Tax Reform and Incentive Stock Options



I. Overview of AMT Changes

The reconciliation of the House and Senate versions of the Tax Cut and Jobs Act,1 the sweeping Tax Reform Act overhauling the U.S. federal income tax code (the "Tax Reform Act"), has been finalized and signed by the President. One feature of the Tax Reform Act is the change in the thresholds and phase-out for the alternative minimum tax ("AMT").

The AMT is imposed on individuals in an amount by which the tentative minimum tax exceeds the regular income tax for the taxable year. The Tax Reform Act provides that for taxable years beginning in 2017, the tentative minimum tax is the sum of (1) 26 percent of the taxable excess as does not exceed $187,800 ($93,900 in the case of a married individual filing a separate return) and (2) 28 percent of the remaining taxable excess. The breakpoints are indexed for inflation. The taxable excess is so much of the alternative minimum taxable income as exceeds the exemption amount.

Although a thorough discussion of the AMT regime is beyond the scope of this Stroock Special Bulletin, the Tax Reform Act temporarily increases both the exemption amount and the phase-out thresholds for the individual AMT. Under the Tax Reform Act, for taxable years beginning after December 31, 2017, and beginning before January

1, 2026, the AMT exemption amount is increased to $109,400 for married taxpayers filing a joint return (half this amount for married taxpayers filing a separate return), indexed for inflation. The phase-out thresholds are increased to $1,000,000 for married taxpayers filing a joint return, and $500,000 for all other taxpayers (other than estates and trusts), indexed for inflation.

II. ISOs

Incentive stock options ("ISOs") are stock options that allow employees to delay the payment of U.S. federal income tax that otherwise would be due upon the exercise of a "regular" or nonqualified stock option until the later sale of the underlying security, provided the individual satisfies certain holding periods and the ISOs meet certain other conditions. In addition, if the shares are sold (other than in a disqualifying disposition, as discussed below), then the difference between the proceeds received upon sale of the shares and the employee's basis (i.e., usually the exercise price and other assorted charges) is a capital gain or loss. There are also no employment taxes owed and no tax withholding on grant, exercise or disposition of shares acquired on the exercise of an ISO. There are several additional requirements to qualify as an ISO. For example, a 10 percent or more shareholder of the issuer can only be granted an ISO that has an exercise price of not less than 110 percent of the fair market value at grant. In addition, the "benefit" of ISO treatment is limited to only $100,000 in any given year of exercise.

Further, to receive the favorable tax treatment, the shares acquired upon exercise of the ISO must not be disposed of in a "disqualifying disposition." A "disqualifying disposition" is a disposition of the shares acquired by the exercise of an ISO within two years after the grant of the ISO or within one year after its exercise. In the event of a disqualifying disposition, the employee would recognize income in an amount equal to the excess of the value received on the disqualifying disposition over the exercise price of the shares.

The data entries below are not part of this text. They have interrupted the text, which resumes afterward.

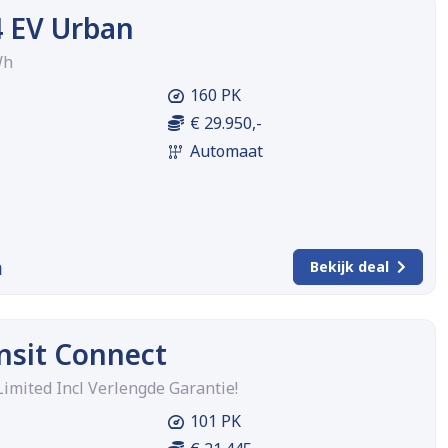
 EV Urban
Wh
160 PK
€ 29.950,-
Automaat
m
Bekijk deal
nsit Connect
Limited Incl Verlengde Garantie!
101 PK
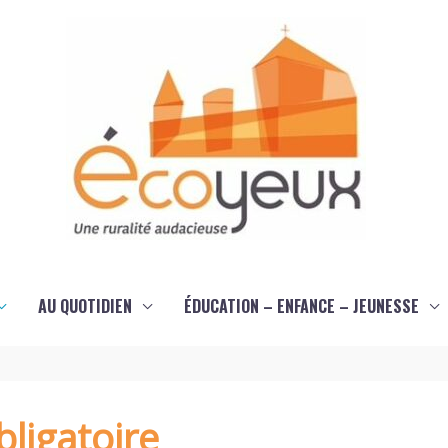
AU QUOTIDIEN
ÉDUCATION – ENFANCE – JEUNESSE
ligatoire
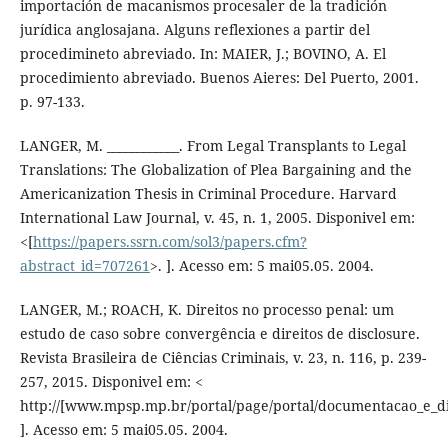
importación de macanismos procesaler de la tradición
jurídica anglosajana. Alguns reflexiones a partir del
procedimineto abreviado. In: MAIER, J.; BOVINO, A. El
procedimiento abreviado. Buenos Aieres: Del Puerto, 2001.
p. 97-133.
LANGER, M. ____________. From Legal Transplants to Legal
Translations: The Globalization of Plea Bargaining and the
Americanization Thesis in Criminal Procedure. Harvard
International Law Journal, v. 45, n. 1, 2005. Disponivel em:
<[
https://papers.ssrn.com/sol3/papers.cfm?
abstract_id=707261
>. ]. Acesso em: 5 mai05.05. 2004.
LANGER, M.; ROACH, K. Direitos no processo penal: um
estudo de caso sobre convergência e direitos de disclosure.
Revista Brasileira de Ciências Criminais, v. 23, n. 116, p. 239-
257, 2015. Disponivel em: <
http://[www.mpsp.mp.br/portal/page/portal/documentacao_e_div
]. Acesso em: 5 mai05.05. 2004.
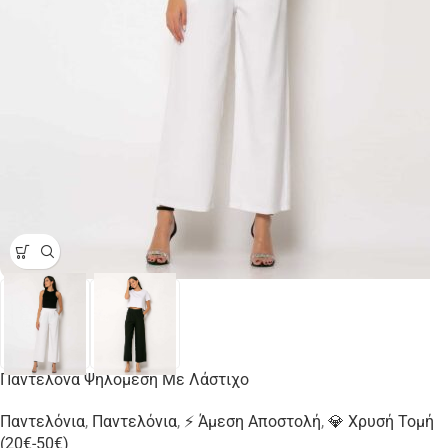
Παντελόνα Ψηλόμεση Με Λάστιχο
Παντελόνια
,
Παντελόνια
,
⚡ Άμεση Αποστολή
,
💎 Χρυσή Τομή
(20€-50€)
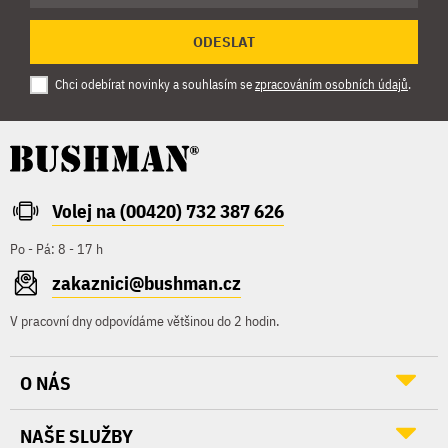
ODESLAT
Chci odebírat novinky a souhlasím se
zpracováním osobních údajů
.
Volej na (00420) 732 387 626
Po - Pá: 8 - 17 h
zakaznici@bushman.cz
V pracovní dny odpovídáme většinou do 2 hodin.
O NÁS
NAŠE SLUŽBY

Finally, it is important to note that the employer does not receive a tax deduction on the grant or exercise of an ISO. The employer is only permitted a deduction if (and to the extent that) the employee has compensatory income arising out of a disqualifying disposition.

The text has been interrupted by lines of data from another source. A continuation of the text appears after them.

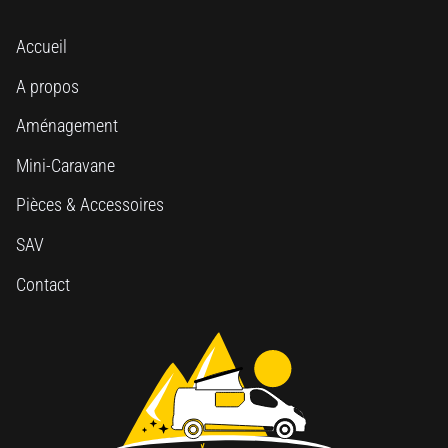
Accueil
A propos
Aménagement
Mini-Caravane
Pièces & Accessoires
SAV
Contact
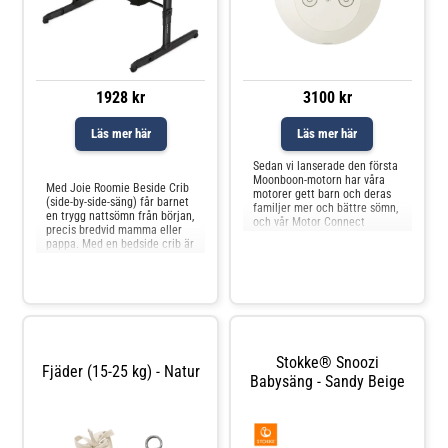
1928 kr
3100 kr
Läs mer här
Läs mer här
Jämför priser
Sedan vi lanserade den första
Moonboon-motorn har våra
Med Joie Roomie Beside Crib
motorer gett barn och deras
(side-by-side-säng) får barnet
familjer mer och bättre sömn,
en trygg nattsömn från början,
och vår Motor Connect
precis bredvid mamma eller
Premium tar god sömn till en
pappa. Med en bedside crib är
ny nivå. Den vaggar ditt barn
det enkelt att lugna, ge napp
försiktigt till sömns och är
eller mata barnet. Med olika
utformad för att göra det
höjder är det enkelt att hitta
ännu enklare för dig att få ditt
den perfekta inställningen
barn att sova gott
som passar din säng, och den
fästs e
Stokke® Snoozi
Fjäder (15-25 kg) - Natur
Babysäng - Sandy Beige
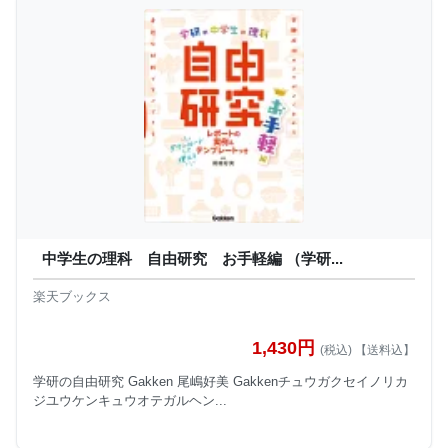
中学生の理科 自由研究 お手軽編 （学研...
楽天ブックス
1,430円
(税込) 【送料込】
学研の自由研究 Gakken 尾嶋好美 Gakkenチュウガクセイノリカ
ジユウケンキュウオテガルヘン...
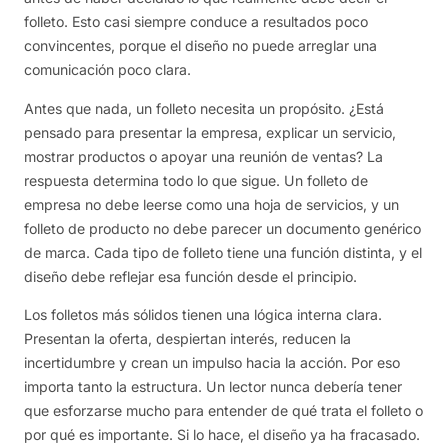
folleto. Esto casi siempre conduce a resultados poco
convincentes, porque el diseño no puede arreglar una
comunicación poco clara.
Antes que nada, un folleto necesita un propósito. ¿Está
pensado para presentar la empresa, explicar un servicio,
mostrar productos o apoyar una reunión de ventas? La
respuesta determina todo lo que sigue. Un folleto de
empresa no debe leerse como una hoja de servicios, y un
folleto de producto no debe parecer un documento genérico
de marca. Cada tipo de folleto tiene una función distinta, y el
diseño debe reflejar esa función desde el principio.
Los folletos más sólidos tienen una lógica interna clara.
Presentan la oferta, despiertan interés, reducen la
incertidumbre y crean un impulso hacia la acción. Por eso
importa tanto la estructura. Un lector nunca debería tener
que esforzarse mucho para entender de qué trata el folleto o
por qué es importante. Si lo hace, el diseño ya ha fracasado.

III. Planning Considerations

One disadvantage of ISOs is that the spread between the exercise price and the value on exercise is an add back to income for purposes of calculating the AMT. In considering ISOs, compensation planners have had to contend with some of the features associated not only with the positive economics associated with ISOs, but also the limitations. This has resulted in a limit as to the use and benefit of ISOs. As a result of the increase in AMT limits, ISOs may be more attractive to employees, and companies may wish to reconsider the use of ISOs as part of their compensation program. Where and how this may result in trends more broadly, only the future will know.

Footnotes

1 The Tax Cuts and Jobs Act, H.R. 1, as amended.

The content of this article is intended to provide a general guide to the subject matter. Specialist advice should be sought about your specific circumstances.